Karşı masadan bizi ölümüne kesenler-bir kaç abaza- rahatsız etmeye başlamıştı. İçimdeki çirkefi çıkarıp sataşırdım fakat içimden o bile gelmiyordu.O an durumun ne kadar vahim olduğunu farkettim. Sinem'i alıp kendimi taksime attım.
Sinem'in maddi durumu bana göre daha kısıtlıydı. Bu yüzden onun yanında alışveriş yapmayı sevmezdim. Ama bugün farklıydı.
-Sanırım annemin kalbini dün gece çok kırdım,hediye bakmalıyız.Hatta senin annene de hediye almak istiyorum hadi biraz gezelim.
-İzgi gerek yok öyle şeylere ama annene alacaksak gelirim.
-Kırk yılın başı içimden gelen birşey Sinem hem bak çok mutşuzum benim iştedikleyim olşuuuun. Sinem gülmüştü ve ben bunun tamam demek olduğuna emindim.
-Bir dahakine bebek taklidi yapma İzgi komik oluyorsun dedi kahkaha atarak.Sabahtan beri girmediğimiz mağaza kalmamıştı.Aslında Sin alışverişi sevmezdi ama benim için katlanıyordu.En sonunda bende yorulmuştum.Sabah da doğru düzgün kahvaltı yapmadığım için Sinem'i bulduğum ilk restoranta soktum.Gerçekten ikimizin iştahı çok fazlaydı. Sinemle fazla ortak yönümüz vardı.Yemeklerimizi yedikten sonra vedalaşıp Sinemi taksiye bindirdim.
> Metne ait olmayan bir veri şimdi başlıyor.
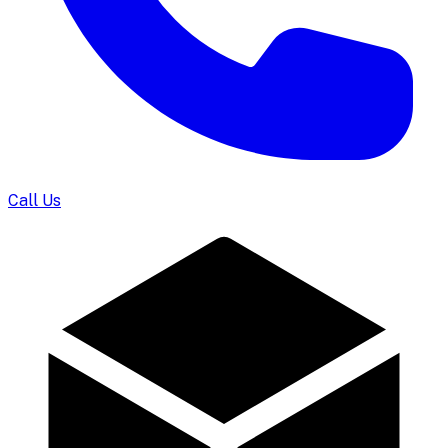
Call Us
Alışveriş yaparken çok yorulmuştum,kendimi yatağa atınca bütün yorgunluğum enseme binmişti.
Gene yanlızdım ve gene aklıma dün gece geldi. Kafa dağıtmam gerektiğini düşünürken telefonumun mesaj sesiyle irkildim.
Gönderen:Doruk
-Pencereden bir bakar mısınız hanfendi?
Doruk'tan gelen mesajın etkisiyle yüzümde neredeyse 2 gündür hiç görülmemiş bir ifade oluştu. Doruk bende hep farklıydı çünkü ben onunla büyüdüm,çocukluğumdu. Utanmadan hatırladığım geçmişimdi.
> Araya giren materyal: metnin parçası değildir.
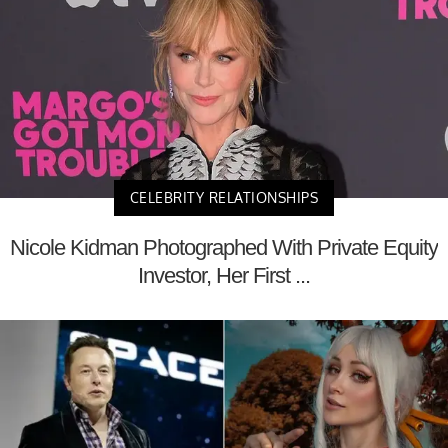
CELEBRITY RELATIONSHIPS
Nicole Kidman Photographed With Private Equity
Investor, Her First ...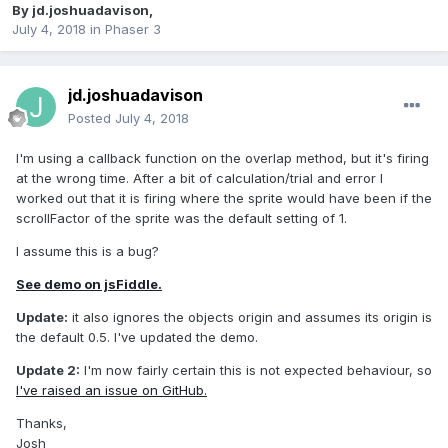
By
jd.joshuadavison
,
July 4, 2018
in
Phaser 3
jd.joshuadavison
Posted
July 4, 2018
I'm using a callback function on the overlap method, but it's firing
at the wrong time. After a bit of calculation/trial and error I
worked out that it is firing where the sprite would have been if the
scrollFactor of the sprite was the default setting of 1.
I assume this is a bug?
See demo on jsFiddle.
Update:
it also ignores the objects origin and assumes its origin is
the default 0.5. I've updated the demo.
Update 2:
I'm now fairly certain this is not expected behaviour, so
I've raised an issue on GitHub.
Thanks,
Josh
İyi de İzmir'den ne zaman gelmişti?Gene saçma sapan düşüncelere dalmıştım. Aptal İzgi çocuk pencereye çık dedi!
-Doruuuuuuuuk bunu yapma!
diye çığlıklara bulandığımda,bulandığım tek şeyin çığlık olmadığı idrak edebilmiştim. Kafama ardı arkası kesilmeyen su balonları geliyordu. Şoka girmiş olmalıyım kaçamıyorum bile.
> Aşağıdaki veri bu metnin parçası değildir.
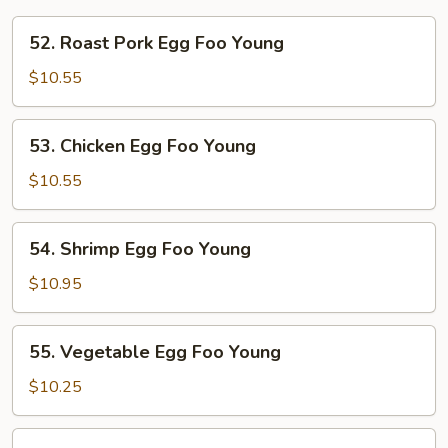
52.
52. Roast Pork Egg Foo Young
Roast
Pork
$10.55
Egg
Foo
53.
53. Chicken Egg Foo Young
Young
Chicken
Egg
$10.55
Foo
Young
54.
54. Shrimp Egg Foo Young
Shrimp
Egg
$10.95
Foo
Young
55.
55. Vegetable Egg Foo Young
Vegetable
Egg
$10.25
Foo
Young
56.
Kaçmadım da ilk defa çocuklar gibi eğleniyordum.
Hoşgeldin Doruk,hoşgeldin çocukluğum,mutluluğum.
Doruk içeri girdiğinde sağlam bir yumruk indirdim sırtına ama o kadar tecrübesizdim ki canını yakamamıştım bile. Kickboksa başlayacağım bu fikir burda biyerde duradursun.
Gene bu düşüncelere dalmışken Doruk bana daha önce hiç bakmadığı bir şekilde bakıyordu. Çok farklıydı bu bakış. Tamam Berke'nin bendeki adı aşktı ama Doruk.. Ah,bilemiyorum. Bende ona baktığımda gözlerini kaçırmıyordu artık.
İkimizde gülmeden duramıyormuşuz bir kere daha anladık. O kadar özlemişim ki, her zaman ki gibi sımsıkı sarılmadan edemedim. Klasik Doruk,gene beni sırtına zorla alıp oturma odasına götürdü. Bu çocuğu seviyordum,çünkü onunla hapishanede bile olsam özgür hissedebiliyordum.
Zorla sırtından atlayıp kurulanmam gerektiğini hatırlattım. Yanağına bir öpücük kondurduktan sonra odama çıktım.